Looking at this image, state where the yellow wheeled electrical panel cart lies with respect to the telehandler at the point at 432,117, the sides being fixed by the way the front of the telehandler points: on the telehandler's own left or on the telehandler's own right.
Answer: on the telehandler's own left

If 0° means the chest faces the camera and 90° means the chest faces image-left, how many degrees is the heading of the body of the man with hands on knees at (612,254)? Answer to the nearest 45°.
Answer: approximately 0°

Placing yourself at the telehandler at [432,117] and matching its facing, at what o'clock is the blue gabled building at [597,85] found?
:::
> _Your instructions_
Please put every line of the records above into a numbered list, leaving out the blank lines.

> _Response below_
1. Looking at this image, state where the yellow wheeled electrical panel cart lies with respect to the telehandler at the point at 432,117, the sides being fixed by the way the front of the telehandler points: on the telehandler's own left or on the telehandler's own right.
2. Answer: on the telehandler's own left
3. If 0° means the chest faces the camera and 90° means the chest faces image-left, how many degrees is the heading of the body of the man with hands on knees at (612,254)? Answer to the nearest 45°.
4. Answer: approximately 0°
5. Placing yourself at the telehandler at [432,117] and matching its facing, at what o'clock is the blue gabled building at [597,85] found?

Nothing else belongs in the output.